PROMPT: Please count the lines in the records below that contain the word "General", treating uppercase and lowercase as different, and reply with only the number.

MATERIAL PROVIDED:
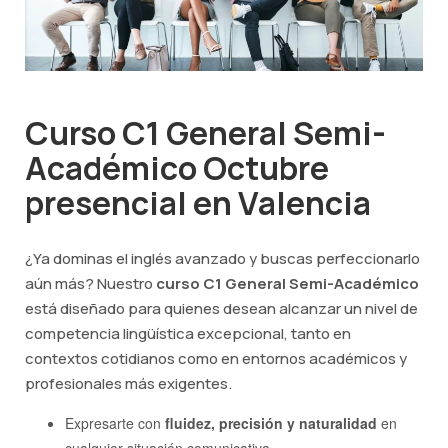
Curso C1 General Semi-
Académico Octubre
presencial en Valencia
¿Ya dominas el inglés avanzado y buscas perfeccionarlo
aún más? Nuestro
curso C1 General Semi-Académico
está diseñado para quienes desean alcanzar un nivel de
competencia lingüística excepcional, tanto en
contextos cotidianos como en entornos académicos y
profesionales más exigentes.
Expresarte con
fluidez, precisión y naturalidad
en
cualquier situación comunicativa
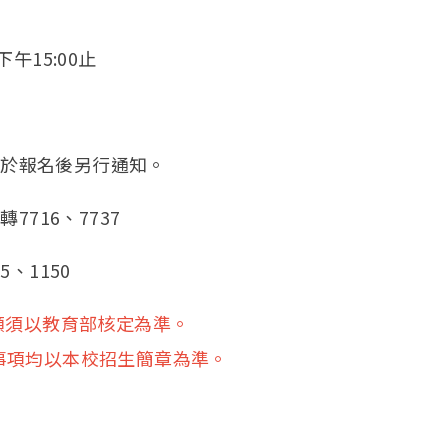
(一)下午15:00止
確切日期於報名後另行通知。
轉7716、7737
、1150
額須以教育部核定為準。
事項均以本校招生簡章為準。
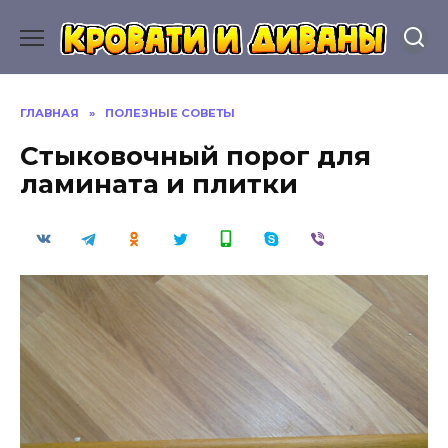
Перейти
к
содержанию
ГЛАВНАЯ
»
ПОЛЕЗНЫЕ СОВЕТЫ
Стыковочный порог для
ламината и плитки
---
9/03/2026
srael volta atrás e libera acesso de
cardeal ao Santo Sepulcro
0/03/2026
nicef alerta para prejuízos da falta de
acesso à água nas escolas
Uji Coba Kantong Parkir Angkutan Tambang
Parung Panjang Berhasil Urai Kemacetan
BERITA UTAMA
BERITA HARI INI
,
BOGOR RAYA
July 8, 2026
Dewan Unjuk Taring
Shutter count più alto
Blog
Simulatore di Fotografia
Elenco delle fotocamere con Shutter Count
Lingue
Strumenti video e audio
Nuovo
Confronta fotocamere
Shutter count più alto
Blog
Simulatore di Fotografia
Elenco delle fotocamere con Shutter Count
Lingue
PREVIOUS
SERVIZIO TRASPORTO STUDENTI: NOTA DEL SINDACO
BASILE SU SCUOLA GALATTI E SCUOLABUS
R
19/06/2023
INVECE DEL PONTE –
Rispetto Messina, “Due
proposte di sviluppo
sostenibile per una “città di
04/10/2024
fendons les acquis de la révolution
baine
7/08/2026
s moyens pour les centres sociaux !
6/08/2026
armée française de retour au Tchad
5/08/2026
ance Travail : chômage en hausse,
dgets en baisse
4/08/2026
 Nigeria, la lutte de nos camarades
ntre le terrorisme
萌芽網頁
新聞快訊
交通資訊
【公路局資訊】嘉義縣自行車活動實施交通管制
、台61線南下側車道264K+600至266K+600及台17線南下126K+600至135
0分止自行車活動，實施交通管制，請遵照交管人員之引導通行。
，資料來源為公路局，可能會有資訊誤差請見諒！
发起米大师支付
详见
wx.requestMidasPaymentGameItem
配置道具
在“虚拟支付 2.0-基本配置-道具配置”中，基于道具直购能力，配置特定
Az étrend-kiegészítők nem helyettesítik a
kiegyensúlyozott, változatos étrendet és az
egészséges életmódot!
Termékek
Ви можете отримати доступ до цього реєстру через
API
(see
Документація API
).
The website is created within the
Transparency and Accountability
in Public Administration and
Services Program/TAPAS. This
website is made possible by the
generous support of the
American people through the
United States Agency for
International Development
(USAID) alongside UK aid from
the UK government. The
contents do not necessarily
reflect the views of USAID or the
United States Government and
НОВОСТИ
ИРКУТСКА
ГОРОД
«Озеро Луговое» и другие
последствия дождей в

EXERCISE RESULT: 2